You can also add labels to datasets to easily categorize and help business users identify relevant data. For example, you can add a PII
label to a dataset to indicate that it contains personally identifiable information.
Managing Wikis and Labels
Ensure you have sufficient Role-Based Access Control (RBAC) privileges to view or edit wikis and labels.
To view or edit the wiki and labels for a dataset:
- On the Datasets page, navigate to the folder where your dataset is stored.
- Hover over your dataset, and on the right hand side, click on the icon.
- Click Open Details Panel.
- You can add a label by clicking on the icon, typing a label name (e.g.
PII
), and clicking Enter. - You can edit the dataset wiki by clicking Edit wiki, writing your wiki content, and clicking Save.
- You can add a label by clicking on the icon, typing a label name (e.g.
Generating Labels and Wikis Preview
To help eliminate the need for manual profiling and cataloging, you can use Generative AI to generate labels and wikis for your datasets. For an example, see the Generating Labels and Wikis tutorial.
If you haven't opted into the Generative AI features, see Dremio Preferences for the steps on how to enable.
Generating Labels
In order to generate a label, Generative AI bases its understanding on your schema by considering other labels that have been previously generated and labels that have been created by other users.
To generate labels:
-
Navigate to either the Details page or Details Panel of a dataset.
-
In the Dataset Overview on the right, click to generate labels.
-
In the Generating labels dialog, review the labels generated for the dataset and decide which to save. If multiple labels have been generated, you can save some, all, or none of them. To remove, simply click the x on the label.
-
Complete one of the following actions:
-
If these are the only labels for your dataset, click Save.
-
If you already have labels for the dataset and want to add these generated labels, click Append.
-
If you already have labels for the dataset and want to replace them with these generated labels, click Overwrite.
The labels for the dataset will appear in the Dataset Overview.
-
Generating Wikis
In order to generate a wiki, Generative AI bases its understanding on your schema and data to produce descriptions of datasets, because it can determine how the columns within the dataset relate to each other and to the dataset as a whole.

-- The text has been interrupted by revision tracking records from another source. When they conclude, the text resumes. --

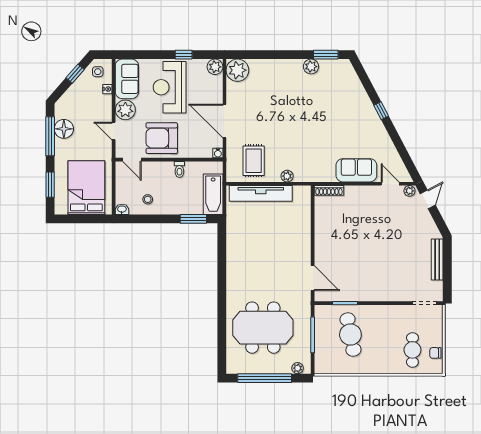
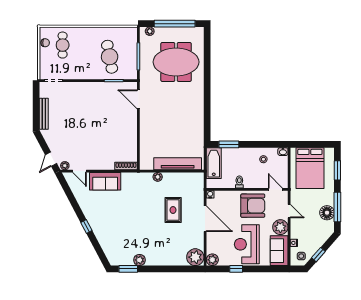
reception desk: (170, 87) -> (247, 244), turned 180
rug: (254, 161) -> (173, 210), moved

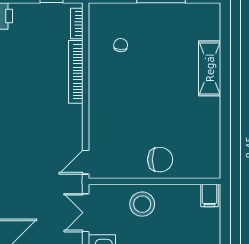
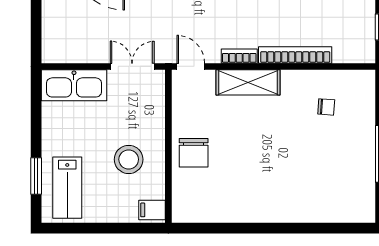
bookcase: (77, 24) -> (239, 56), moved
shelving: (210, 68) -> (248, 82), moved
stool: (142, 204) -> (129, 159), moved

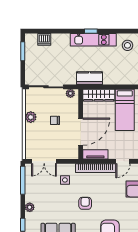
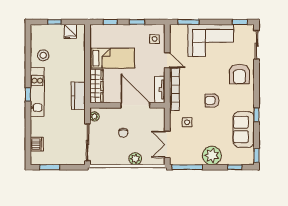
plant: (31, 117) -> (135, 159), moved
double door: (44, 161) -> (167, 144), swing flipped
plant: (30, 207) -> (212, 156), width x1.88, depth x1.88

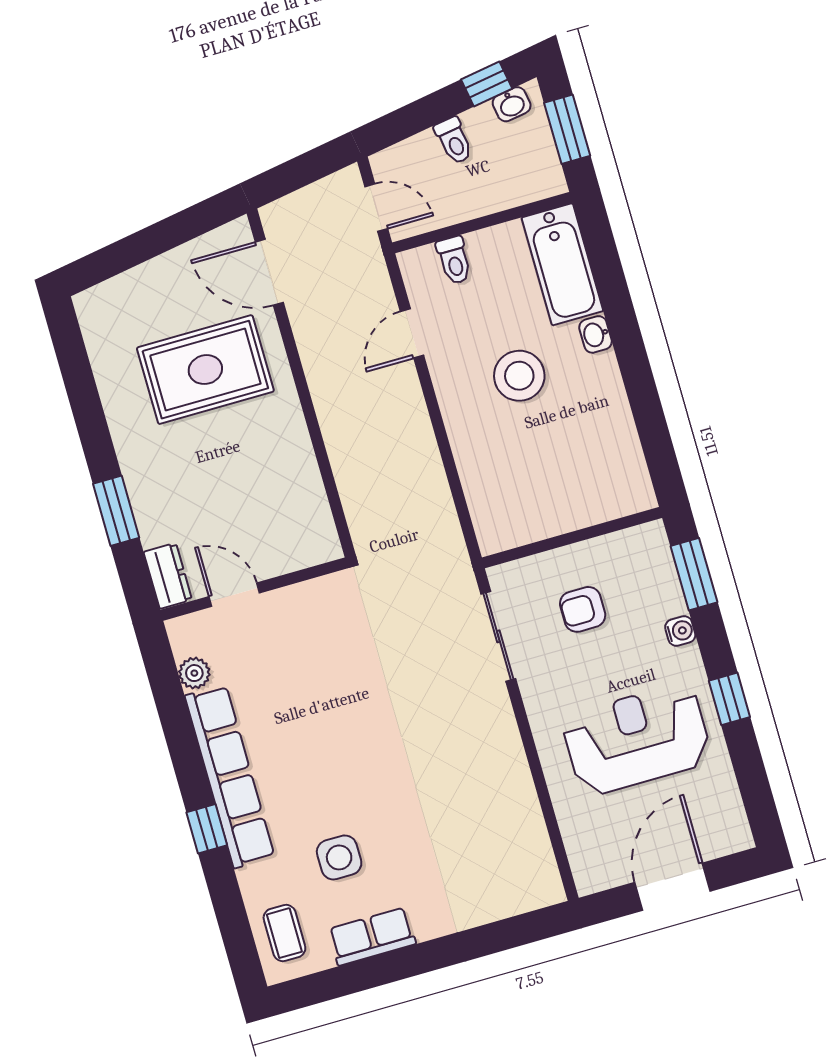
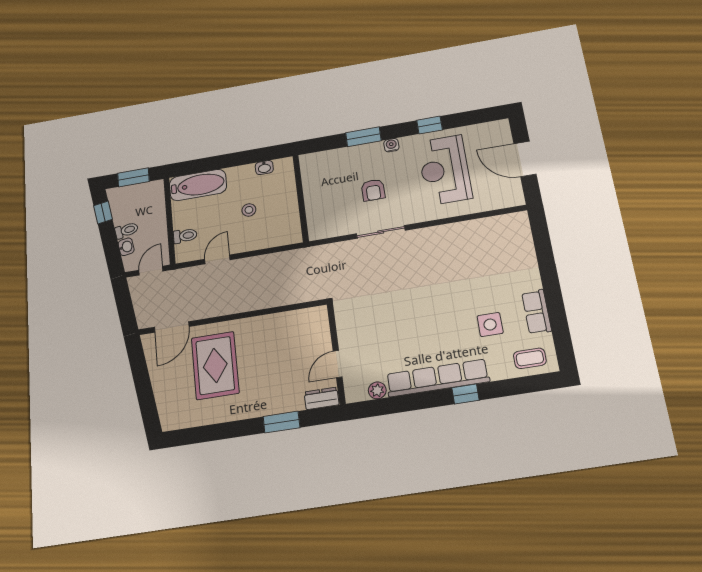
washbasin: (512, 104) -> (126, 247), moved
door: (412, 333) -> (217, 259), swing flipped
washbasin: (596, 334) -> (264, 168), moved
stool: (519, 376) -> (249, 210), width x0.53, depth x0.53
wall: (572, 538) -> (301, 198), moved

You can generate wikis only if you are the dataset owner or have ALTER
privileges on the dataset.
To generate a wiki:
-
Navigate to either the Details page or Details Panel of a dataset.
-
In the Wiki section, click Generate wiki. A dialog will open and a preview of the wiki content will generate on the right of the dialog. If you would like to regenerate, click .
-
Click to copy the generated wiki content on the right of the dialog.
-
Click within the text box on the left and paste the wiki content.
-
(Optional) Use the toolbar to make edits to the wiki content. If you would like to regenerate, click in the toolbar to regenerate wiki content in the preview.
-
Click Save.
The wiki for the dataset will appear in the Wiki section.
Best Practices
Layering Tables and Views
Dremio recommends that you organize tables and views into layers that represent various stages of refinement:
- The first (bottom) layer consists of your raw tables.
- The second layer consists of views, one for each table, that do lightweight preparation of data for views in subsequent layers. Here, administrators might create views that do limited casting, type conversion, and field renaming, and redacting sensitive information, among other prepping operations. Administrators can also add security by subsetting both rows and fields that users in other layers are not allowed to access. The data has been lightly scrubbed and restricted to the group of people who have the business knowledge that lets them use these views to build higher-order views that data consumers can use. Then, admins grant access to these views to users who create views in the next layer, without being able to see the raw data in the tables.
- In the third layer, users create views that perform joins and other expensive operations. This layer is where the intensive work on data is performed. These users then create reflections (raw, aggregation, or both) from their views.
- In the fourth layer, users can create lightweight views for dashboards, reports, and visualization tools. They can also create aggregation reflections to accelerate workloads as needed.
Querying Wide Tables
Dremio recommends these two best practices for querying wide tables:
- Create views for querying subsets of the leaf columns in wide tables.
Users who run ad hoc queries directly against wide tables might inadvertently create queries that need to scan more than 800 columns per table. To help users avoid failed queries, create views on subsets of the leaf columns in the wide table and give users access to those views. - Create reflections to satisfy queries on wide tables.
It is best to restrict the leaf columns included in reflections to those that are most frequently queried. Doing so conserves the resources that are required for storing and refreshing reflections.
Querying a Dataset on Click
By default, the Query dataset on click setting is enabled. This means that when you click on a dataset, the SQL editor is opened on the SQL Runner page with a SELECT * FROM <dataset_name>
statement, as shown in this image:
When querying or editing a dataset, a preview of the results will not render by default. The results will only load if you explicitly click Run or Preview.
If you would rather click directly on a dataset to see or edit the definition, see Preferences for modifying this setting.
When this setting is disabled, clicking on a dataset opens the SQL editor on the Datasets page with either a SELECT * FROM <dataset_name>
statement or the definition of the dataset, depending on your dataset type and privileges. For more information, see Retrieving a Table Definition and Retrieving a View Definition.